(Recorded data)
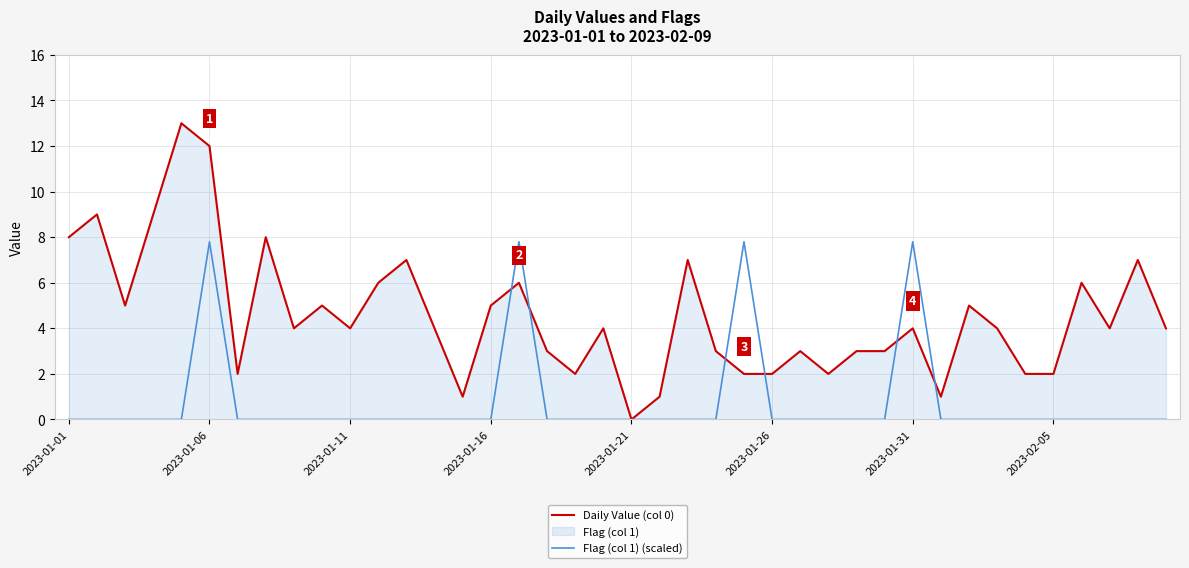

Which series has the widest spread of values?

Daily Value (col 0)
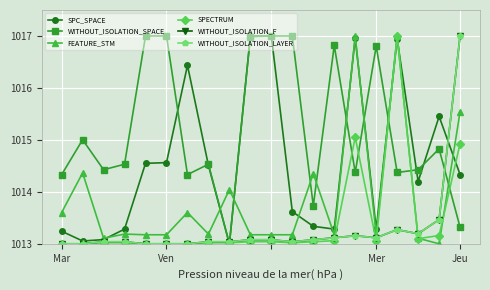

What is the label of the 10th point from the left?

9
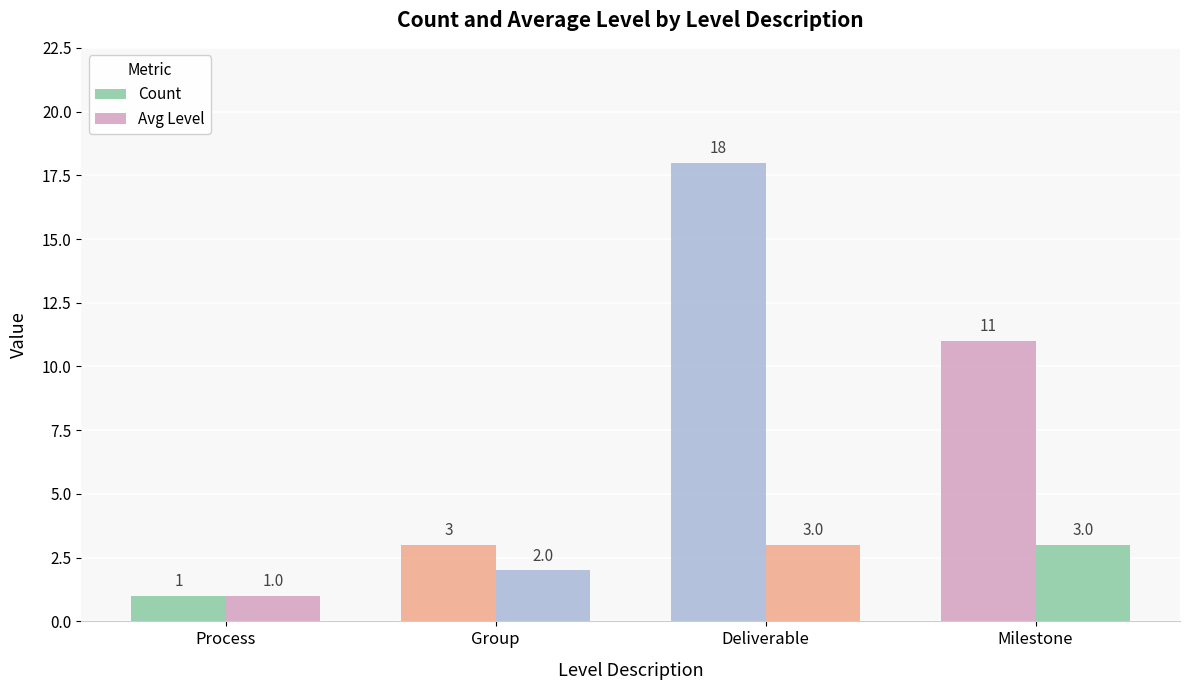

How many values in the Avg Level series are below 3?

2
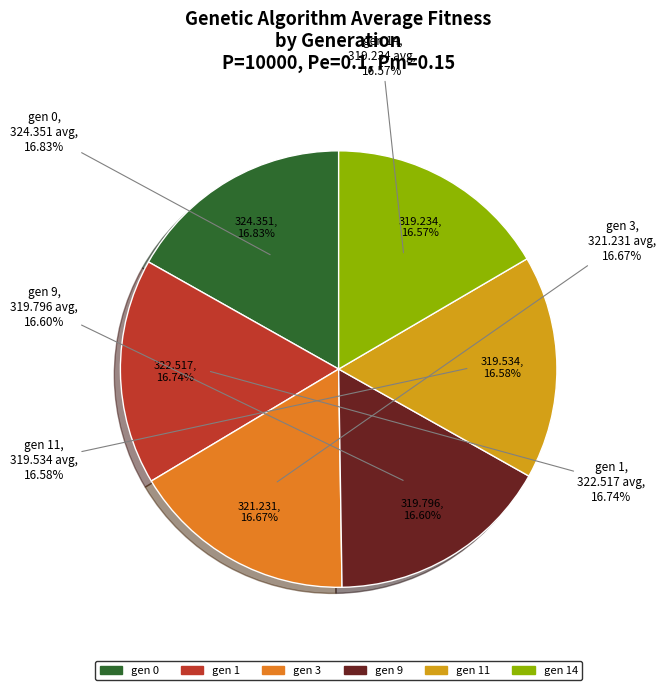

Does any single category account for the majority?

No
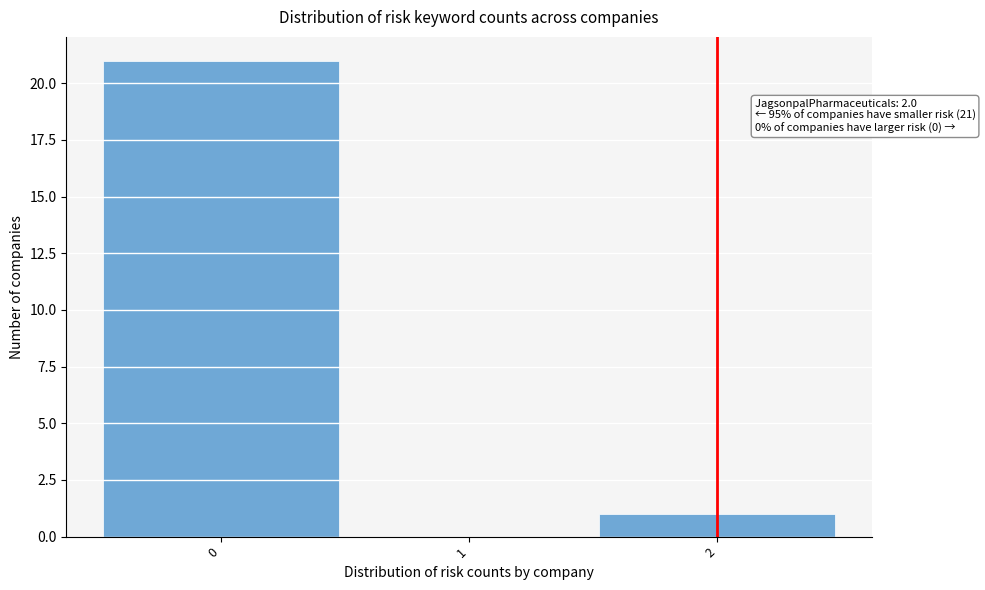

Over which range of the x-axis is the bar tallest?

-0.5 to 0.5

**Work instructions:**
Retype every row above word for word, leaving out the pictures.

**Answer section:**
Which series has the widest spread of values?

Daily Value (col 0)

What is the label of the 10th point from the left?

9

How many values in the Avg Level series are below 3?

2

Does any single category account for the majority?

No

Over which range of the x-axis is the bar tallest?

-0.5 to 0.5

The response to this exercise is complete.